In the spring of 2015, Apple made one of the most significant changes to its laptop line ever when it switched from scissor switch keyboards to its homegrown butterfly keyboard. But now, after five years, the butterfly keyboard is finally going away for good.
In a press release issued today, alongside an updated MacBook Pro 13, Apple senior director of Mac and iPad product marketing Tom Boger announced that “With these updates, our entire notebook lineup features the Magic Keyboard for the best typing experience ever on a Mac notebook,”and with one simple line, Boger ended a dark chapter in the MacBook’s timeline.
Even during its initial launch on the original 12-inch MacBook (and later on the 2016 MacBook Pro), Apple’s butterfly keyboard was a divisive feature. Its stiff and shallow key travel was a marked departure from the deeper and springier keys found on practically every other laptop at the time—both Mac and PC. And while those keys did allow Apple to reduce the thickness of its MacBooks while also creating a more visually appealing system with a keyboard that sat almost flush against the MacBook’s deck, the result for many was a much more uncomfortable typing experience.
But the bigger downside for MacBook users came later, when the switches on Apple’s butterfly keyboards started failing at twice the rate of its previous systems, causing MacBooks to miss keystrokes or mistakenly register double presses resulting in an often infuriating situation where Mac users simply couldn’t trust their laptop’s keyboard.
Later, after years of complaints, Apple finally acknowledged the issue and created a service program to repair a number of MacBooks with faulty keyboards. But in 2019, even after at least four different iterations, Apple still couldn’t prevent dust and other detritus from getting inside its butterfly keyboards and wreaking havoc. At that point, Apple’s butterfly keyboards seemed a joke with Apple announcing replacement programs for MacBook keyboards the same day new systems went on sale, while outlets like the Wall Street Journal posted interactive stories highlighting the absurdity of Apple’s ongoing keyboard issues.
But then after almost five years, the MacBook Pro 16 came out featuring a more traditional scissor switch keyboard (which Apple calls the Magic Keyboard) instead of the butterfly switches Apple had been using, and it was like seeing the light at the end of the tunnel. From that day forward, it was clear that the butterfly keyboard’s days were numbered. And after updating the MacBook Air back in March and then MacBook Pro 13 today, Apple has finally deleted the butterfly keyboard from its entire laptop portfolio.
One interesting side note is that with Boger saying Apple’s Magic Keyboard was now available on every MacBook on sale today, he also signalled the death of the MacBook Pro 15. Before today, the MacBook Pro 15 and MacBook Pro 13 were the remaining systems that were still using a butterfly keyboard, but only the MacBook Pro 13 got an update, and with the MacBook Pro 15 now having been removed from Apple’s website, that leaves the MacBook Pro 16 as the only choice for Apple users who want a high-end portable computer.

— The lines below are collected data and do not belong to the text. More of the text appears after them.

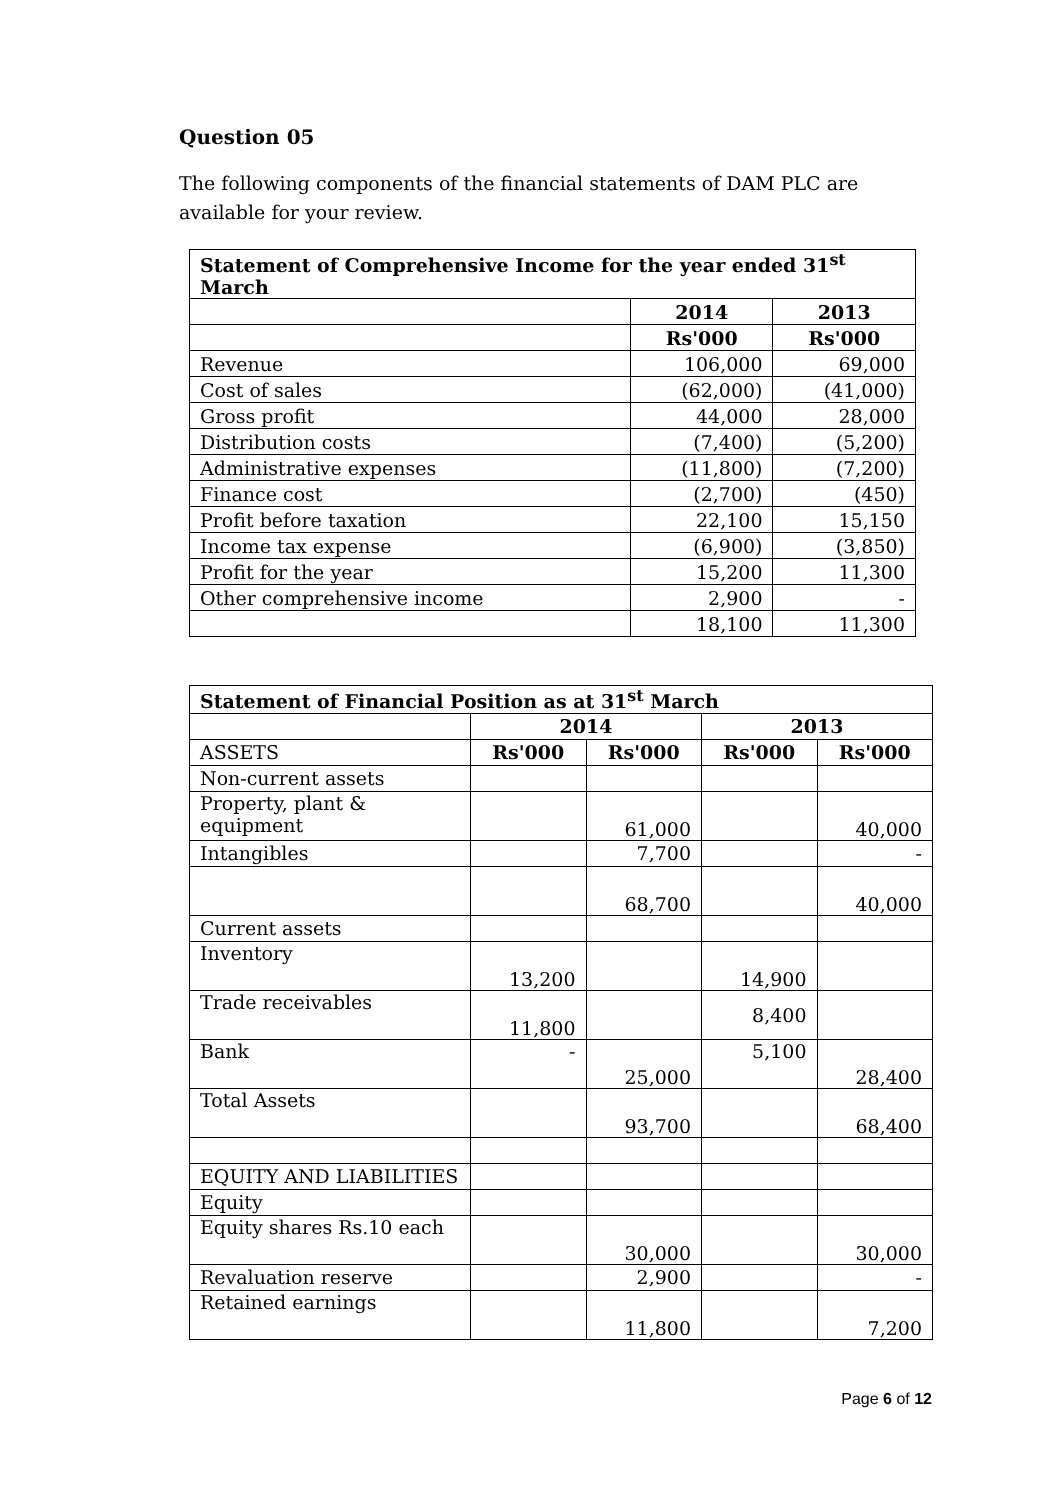Question 05
The following components of the financial statements of DAM PLC are available for your review.
| Statement of Comprehensive Income for the year ended 31<sup>st</sup> March | | |
| --- | --- | --- |
| | 2014 | 2013 |
| | Rs'000 | Rs'000 |
| Revenue | 106,000 | 69,000 |
| Cost of sales | (62,000) | (41,000) |
| Gross profit | 44,000 | 28,000 |
| Distribution costs | (7,400) | (5,200) |
| Administrative expenses | (11,800) | (7,200) |
| Finance cost | (2,700) | (450) |
| Profit before taxation | 22,100 | 15,150 |
| Income tax expense | (6,900) | (3,850) |
| Profit for the year | 15,200 | 11,300 |
| Other comprehensive income | 2,900 | - |
| | 18,100 | 11,300 |
| Statement of Financial Position as at 31<sup>st</sup> March | | | | |
| --- | --- | --- | --- | --- |
| | 2014 | | 2013 | |
| ASSETS | Rs'000 | Rs'000 | Rs'000 | Rs'000 |
| Non-current assets | | | | |
| Property, plant & equipment | | 61,000 | | 40,000 |
| Intangibles | | 7,700 | | - |
| | | 68,700 | | 40,000 |
| Current assets | | | | |
| Inventory | 13,200 | | 14,900 | |
| Trade receivables | 11,800 | | 8,400 | |
| Bank | - | 25,000 | 5,100 | 28,400 |
| Total Assets | | 93,700 | | 68,400 |
| EQUITY AND LIABILITIES | | | | |
| Equity | | | | |
| Equity shares Rs.10 each | | 30,000 | | 30,000 |
| Revaluation reserve | | 2,900 | | - |
| Retained earnings | | 11,800 | | 7,200 |
Page 6 of 12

For me, the strangest part about this saga is simply how long it lasted. I’ve heard countless stories of people who bought some of the last 2015 MacBook before Apple switched to butterfly keys and have felt trapped into holding onto those ageing systems, waiting and hoping for the day Apple would switch back. Towards the end, even big Hollywood names couldn’t help but voice their dissatisfaction with the state of Apple’s typing experience.
Taika Waititi jokes about what writers should be asking for in the next round of talks with producers: “Apple needs to fix those keyboards. They are impossible to write on. They’ve gotten worse. It makes me want to go back to PCs” #Oscars pic.twitter.com/vlFTSjCfZm— Variety (@Variety) February 10, 2020
And even today, I still haven’t meant a single person who actively liked Apple’s butterfly keyboards. Some detested them and switched to a Windows laptop, some were ambivalent, while most others simply tolerated the butterfly keyboards because they didn’t want to move away from Apple’s ecosystem. But not one ever said Apple’s butterfly keyboards were a major selling point for the MacBook line.
In the end, I think it’s overdue that we call the butterfly keyboard what it really was: a bad idea. Or at best, a good idea with mediocre execution, because even after several revisions, Apple never got it quite right.
Thankfully the nightmare is over, and we can boldly go forward into a future filled with more accurate and comfortable keyboards. That is something I think we can all be thankful for.